▸ RECORDS FOR THE TASK

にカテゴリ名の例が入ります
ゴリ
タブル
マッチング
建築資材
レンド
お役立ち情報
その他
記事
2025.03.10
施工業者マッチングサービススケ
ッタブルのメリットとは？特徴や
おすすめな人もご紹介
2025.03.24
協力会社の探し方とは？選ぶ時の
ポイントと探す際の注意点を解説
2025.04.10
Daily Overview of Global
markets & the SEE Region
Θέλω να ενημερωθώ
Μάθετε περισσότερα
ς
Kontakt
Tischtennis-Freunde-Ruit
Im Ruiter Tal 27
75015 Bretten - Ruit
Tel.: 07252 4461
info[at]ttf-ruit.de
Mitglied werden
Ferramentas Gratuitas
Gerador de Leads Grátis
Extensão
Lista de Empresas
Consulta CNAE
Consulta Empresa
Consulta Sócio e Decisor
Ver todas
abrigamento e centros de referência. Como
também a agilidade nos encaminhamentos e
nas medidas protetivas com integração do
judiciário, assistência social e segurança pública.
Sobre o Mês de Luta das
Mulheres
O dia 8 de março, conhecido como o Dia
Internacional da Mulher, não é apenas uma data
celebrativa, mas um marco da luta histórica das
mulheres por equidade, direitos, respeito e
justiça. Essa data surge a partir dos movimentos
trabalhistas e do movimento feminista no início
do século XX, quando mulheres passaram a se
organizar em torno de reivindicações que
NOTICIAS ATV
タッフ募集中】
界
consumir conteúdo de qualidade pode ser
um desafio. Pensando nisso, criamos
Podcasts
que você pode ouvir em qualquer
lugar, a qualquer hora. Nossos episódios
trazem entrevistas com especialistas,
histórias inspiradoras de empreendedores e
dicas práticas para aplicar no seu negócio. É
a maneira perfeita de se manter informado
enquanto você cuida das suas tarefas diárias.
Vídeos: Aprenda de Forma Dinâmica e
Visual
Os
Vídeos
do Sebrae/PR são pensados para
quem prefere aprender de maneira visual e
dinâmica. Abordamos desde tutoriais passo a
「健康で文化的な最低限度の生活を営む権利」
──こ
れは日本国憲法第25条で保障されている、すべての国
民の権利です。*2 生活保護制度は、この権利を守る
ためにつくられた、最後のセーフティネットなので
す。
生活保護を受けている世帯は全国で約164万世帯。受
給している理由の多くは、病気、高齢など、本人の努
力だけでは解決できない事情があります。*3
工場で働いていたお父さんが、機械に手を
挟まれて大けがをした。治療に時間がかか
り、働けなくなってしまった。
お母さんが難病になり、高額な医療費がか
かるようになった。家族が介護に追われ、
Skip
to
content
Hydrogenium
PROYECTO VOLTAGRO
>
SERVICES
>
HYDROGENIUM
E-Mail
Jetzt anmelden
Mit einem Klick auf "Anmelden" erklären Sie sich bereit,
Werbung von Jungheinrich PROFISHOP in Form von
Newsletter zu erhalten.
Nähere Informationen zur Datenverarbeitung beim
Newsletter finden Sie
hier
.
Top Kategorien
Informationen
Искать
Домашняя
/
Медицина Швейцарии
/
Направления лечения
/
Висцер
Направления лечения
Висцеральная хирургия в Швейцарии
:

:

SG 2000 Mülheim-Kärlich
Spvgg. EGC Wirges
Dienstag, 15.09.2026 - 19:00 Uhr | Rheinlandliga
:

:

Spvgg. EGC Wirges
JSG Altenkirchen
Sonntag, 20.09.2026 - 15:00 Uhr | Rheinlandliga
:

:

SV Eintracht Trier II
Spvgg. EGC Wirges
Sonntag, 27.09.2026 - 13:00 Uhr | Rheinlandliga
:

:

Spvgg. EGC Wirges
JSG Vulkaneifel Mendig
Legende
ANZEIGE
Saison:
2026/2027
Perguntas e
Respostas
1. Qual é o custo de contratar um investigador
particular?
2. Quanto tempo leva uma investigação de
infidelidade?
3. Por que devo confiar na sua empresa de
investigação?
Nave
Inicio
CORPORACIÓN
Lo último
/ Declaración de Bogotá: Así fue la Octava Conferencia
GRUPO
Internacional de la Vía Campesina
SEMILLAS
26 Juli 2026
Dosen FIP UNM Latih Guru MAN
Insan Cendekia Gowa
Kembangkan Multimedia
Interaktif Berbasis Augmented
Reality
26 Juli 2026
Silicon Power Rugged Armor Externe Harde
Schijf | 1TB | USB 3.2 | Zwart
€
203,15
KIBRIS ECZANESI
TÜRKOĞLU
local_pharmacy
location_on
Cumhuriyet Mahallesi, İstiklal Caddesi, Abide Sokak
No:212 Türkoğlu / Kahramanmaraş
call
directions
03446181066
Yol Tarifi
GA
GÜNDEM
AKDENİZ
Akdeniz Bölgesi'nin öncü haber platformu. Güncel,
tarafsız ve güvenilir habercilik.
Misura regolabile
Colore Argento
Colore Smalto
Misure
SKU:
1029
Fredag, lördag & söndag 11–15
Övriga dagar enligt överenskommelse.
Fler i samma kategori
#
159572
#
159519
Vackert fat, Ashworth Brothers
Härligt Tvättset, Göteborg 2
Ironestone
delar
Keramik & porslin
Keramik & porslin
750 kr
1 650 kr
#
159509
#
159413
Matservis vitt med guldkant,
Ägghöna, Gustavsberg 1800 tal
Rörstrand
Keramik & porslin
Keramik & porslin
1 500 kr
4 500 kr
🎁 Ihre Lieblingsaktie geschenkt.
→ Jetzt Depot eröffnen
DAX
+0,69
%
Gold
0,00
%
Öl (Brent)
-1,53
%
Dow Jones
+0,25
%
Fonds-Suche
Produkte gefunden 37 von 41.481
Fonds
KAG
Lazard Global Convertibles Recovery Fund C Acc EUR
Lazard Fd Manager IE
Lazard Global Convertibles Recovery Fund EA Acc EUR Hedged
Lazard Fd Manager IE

▸ WORK TASK
Write out the listing above again, swapping every "Keramik & porslin" for "Keramik och porslin" and leaving everything else unchanged.

▸ RESPONSE TO THE EXERCISE
にカテゴリ名の例が入ります
ゴリ
タブル
マッチング
建築資材
レンド
お役立ち情報
その他
記事
2025.03.10
施工業者マッチングサービススケ
ッタブルのメリットとは？特徴や
おすすめな人もご紹介
2025.03.24
協力会社の探し方とは？選ぶ時の
ポイントと探す際の注意点を解説
2025.04.10
Daily Overview of Global
markets & the SEE Region
Θέλω να ενημερωθώ
Μάθετε περισσότερα
ς
Kontakt
Tischtennis-Freunde-Ruit
Im Ruiter Tal 27
75015 Bretten - Ruit
Tel.: 07252 4461
info[at]ttf-ruit.de
Mitglied werden
Ferramentas Gratuitas
Gerador de Leads Grátis
Extensão
Lista de Empresas
Consulta CNAE
Consulta Empresa
Consulta Sócio e Decisor
Ver todas
abrigamento e centros de referência. Como
também a agilidade nos encaminhamentos e
nas medidas protetivas com integração do
judiciário, assistência social e segurança pública.
Sobre o Mês de Luta das
Mulheres
O dia 8 de março, conhecido como o Dia
Internacional da Mulher, não é apenas uma data
celebrativa, mas um marco da luta histórica das
mulheres por equidade, direitos, respeito e
justiça. Essa data surge a partir dos movimentos
trabalhistas e do movimento feminista no início
do século XX, quando mulheres passaram a se
organizar em torno de reivindicações que
NOTICIAS ATV
タッフ募集中】
界
consumir conteúdo de qualidade pode ser
um desafio. Pensando nisso, criamos
Podcasts
que você pode ouvir em qualquer
lugar, a qualquer hora. Nossos episódios
trazem entrevistas com especialistas,
histórias inspiradoras de empreendedores e
dicas práticas para aplicar no seu negócio. É
a maneira perfeita de se manter informado
enquanto você cuida das suas tarefas diárias.
Vídeos: Aprenda de Forma Dinâmica e
Visual
Os
Vídeos
do Sebrae/PR são pensados para
quem prefere aprender de maneira visual e
dinâmica. Abordamos desde tutoriais passo a
「健康で文化的な最低限度の生活を営む権利」
──こ
れは日本国憲法第25条で保障されている、すべての国
民の権利です。*2 生活保護制度は、この権利を守る
ためにつくられた、最後のセーフティネットなので
す。
生活保護を受けている世帯は全国で約164万世帯。受
給している理由の多くは、病気、高齢など、本人の努
力だけでは解決できない事情があります。*3
工場で働いていたお父さんが、機械に手を
挟まれて大けがをした。治療に時間がかか
り、働けなくなってしまった。
お母さんが難病になり、高額な医療費がか
かるようになった。家族が介護に追われ、
Skip
to
content
Hydrogenium
PROYECTO VOLTAGRO
>
SERVICES
>
HYDROGENIUM
E-Mail
Jetzt anmelden
Mit einem Klick auf "Anmelden" erklären Sie sich bereit,
Werbung von Jungheinrich PROFISHOP in Form von
Newsletter zu erhalten.
Nähere Informationen zur Datenverarbeitung beim
Newsletter finden Sie
hier
.
Top Kategorien
Informationen
Искать
Домашняя
/
Медицина Швейцарии
/
Направления лечения
/
Висцер
Направления лечения
Висцеральная хирургия в Швейцарии
:

:

SG 2000 Mülheim-Kärlich
Spvgg. EGC Wirges
Dienstag, 15.09.2026 - 19:00 Uhr | Rheinlandliga
:

:

Spvgg. EGC Wirges
JSG Altenkirchen
Sonntag, 20.09.2026 - 15:00 Uhr | Rheinlandliga
:

:

SV Eintracht Trier II
Spvgg. EGC Wirges
Sonntag, 27.09.2026 - 13:00 Uhr | Rheinlandliga
:

:

Spvgg. EGC Wirges
JSG Vulkaneifel Mendig
Legende
ANZEIGE
Saison:
2026/2027
Perguntas e
Respostas
1. Qual é o custo de contratar um investigador
particular?
2. Quanto tempo leva uma investigação de
infidelidade?
3. Por que devo confiar na sua empresa de
investigação?
Nave
Inicio
CORPORACIÓN
Lo último
/ Declaración de Bogotá: Así fue la Octava Conferencia
GRUPO
Internacional de la Vía Campesina
SEMILLAS
26 Juli 2026
Dosen FIP UNM Latih Guru MAN
Insan Cendekia Gowa
Kembangkan Multimedia
Interaktif Berbasis Augmented
Reality
26 Juli 2026
Silicon Power Rugged Armor Externe Harde
Schijf | 1TB | USB 3.2 | Zwart
€
203,15
KIBRIS ECZANESI
TÜRKOĞLU
local_pharmacy
location_on
Cumhuriyet Mahallesi, İstiklal Caddesi, Abide Sokak
No:212 Türkoğlu / Kahramanmaraş
call
directions
03446181066
Yol Tarifi
GA
GÜNDEM
AKDENİZ
Akdeniz Bölgesi'nin öncü haber platformu. Güncel,
tarafsız ve güvenilir habercilik.
Misura regolabile
Colore Argento
Colore Smalto
Misure
SKU:
1029
Fredag, lördag & söndag 11–15
Övriga dagar enligt överenskommelse.
Fler i samma kategori
#
159572
#
159519
Vackert fat, Ashworth Brothers
Härligt Tvättset, Göteborg 2
Ironestone
delar
Keramik och porslin
Keramik och porslin
750 kr
1 650 kr
#
159509
#
159413
Matservis vitt med guldkant,
Ägghöna, Gustavsberg 1800 tal
Rörstrand
Keramik och porslin
Keramik och porslin
1 500 kr
4 500 kr
🎁 Ihre Lieblingsaktie geschenkt.
→ Jetzt Depot eröffnen
DAX
+0,69
%
Gold
0,00
%
Öl (Brent)
-1,53
%
Dow Jones
+0,25
%
Fonds-Suche
Produkte gefunden 37 von 41.481
Fonds
KAG
Lazard Global Convertibles Recovery Fund C Acc EUR
Lazard Fd Manager IE
Lazard Global Convertibles Recovery Fund EA Acc EUR Hedged
Lazard Fd Manager IE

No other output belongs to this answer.